Stored data entries

=== Begin Enclosure ===

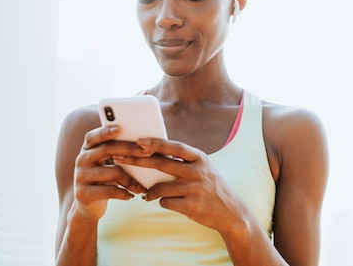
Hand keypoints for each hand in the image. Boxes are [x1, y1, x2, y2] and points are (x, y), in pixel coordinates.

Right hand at [71, 125, 147, 221]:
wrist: (88, 208)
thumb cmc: (105, 180)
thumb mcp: (109, 165)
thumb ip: (119, 153)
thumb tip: (146, 143)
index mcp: (88, 149)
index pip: (94, 136)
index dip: (106, 131)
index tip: (121, 128)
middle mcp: (82, 159)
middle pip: (107, 149)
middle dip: (131, 149)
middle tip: (149, 152)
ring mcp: (80, 176)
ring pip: (113, 172)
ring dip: (131, 180)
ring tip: (142, 187)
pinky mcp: (82, 193)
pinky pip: (109, 190)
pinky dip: (124, 193)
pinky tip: (131, 196)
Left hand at [114, 138, 249, 233]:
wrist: (231, 212)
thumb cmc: (211, 187)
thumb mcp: (203, 169)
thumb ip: (183, 161)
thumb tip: (154, 153)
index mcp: (200, 158)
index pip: (175, 147)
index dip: (156, 143)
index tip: (139, 141)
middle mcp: (198, 171)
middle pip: (162, 164)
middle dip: (139, 161)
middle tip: (121, 159)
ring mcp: (194, 189)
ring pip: (160, 187)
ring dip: (149, 191)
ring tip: (145, 194)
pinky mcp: (191, 206)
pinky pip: (165, 202)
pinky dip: (162, 202)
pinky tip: (166, 203)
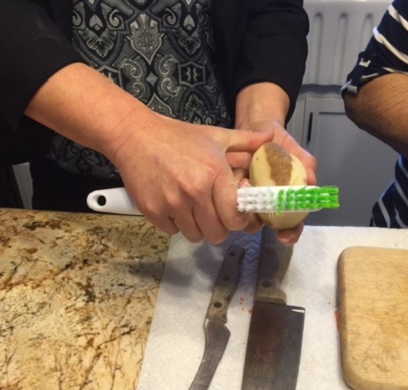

=== End Enclosure ===

Nothing is needed beyond an exact transcription of the lines from the one containing "Left hand at" to the end of the entries above, with the pictures omitted.

▸ **Exercise answer**
Left hand at [114, 138, 249, 233]:
wrist: (231, 212)
thumb cmc: (211, 187)
thumb mcp: (203, 169)
thumb ip: (183, 161)
thumb tip: (154, 153)
index mcp: (200, 158)
index pip: (175, 147)
index dip: (156, 143)
index tip: (139, 141)
middle mcp: (198, 171)
middle pip: (162, 164)
middle dip: (139, 161)
middle tip: (121, 159)
ring mcp: (194, 189)
ring pip: (160, 187)
ring dip: (149, 191)
ring tip: (145, 194)
pinky mcp: (191, 206)
pinky pip: (165, 202)
pinky dip: (162, 202)
pinky tip: (166, 203)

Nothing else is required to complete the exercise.